§ **AVAILABLE DATA**:
○ ○ ○ ○ ○

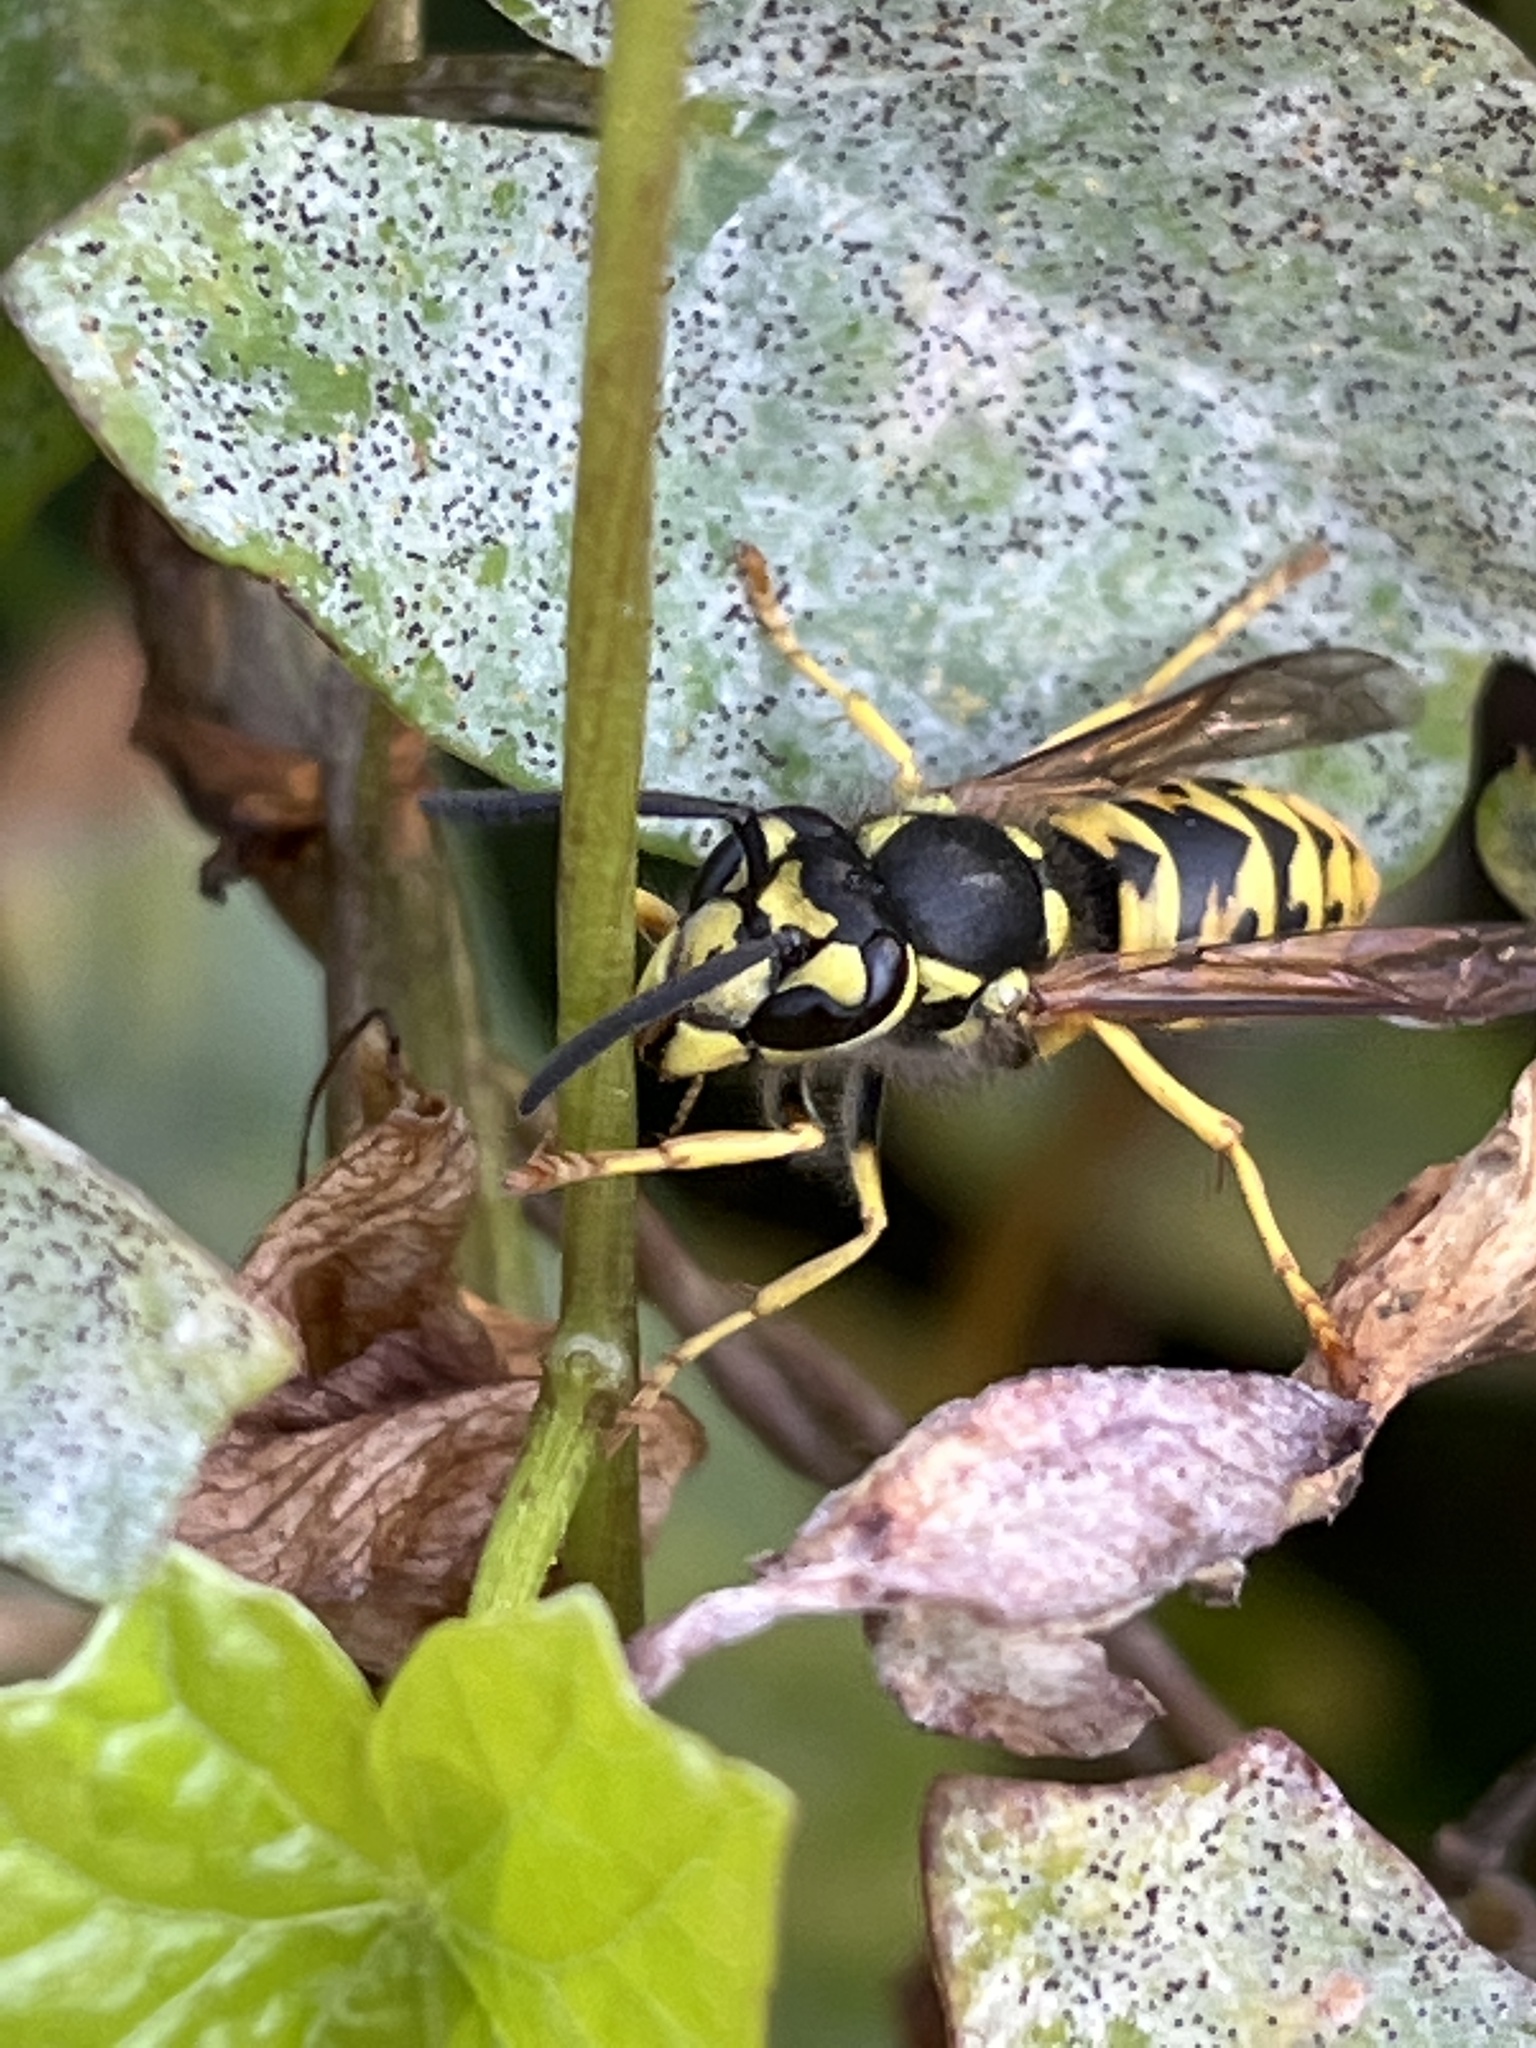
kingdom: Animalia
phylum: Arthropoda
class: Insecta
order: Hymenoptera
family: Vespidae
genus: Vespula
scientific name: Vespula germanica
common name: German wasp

○ ○ ○ ○ ○

§ **TASK DESCRIPTION**: Rewrite the lines above, renaming "common name" to "vernacular name" and leaving everything else unchanged. Omit the pictures from your answer.

§ **ANSWER FOR THIS EXERCISE**:
kingdom: Animalia
phylum: Arthropoda
class: Insecta
order: Hymenoptera
family: Vespidae
genus: Vespula
scientific name: Vespula germanica
vernacular name: German wasp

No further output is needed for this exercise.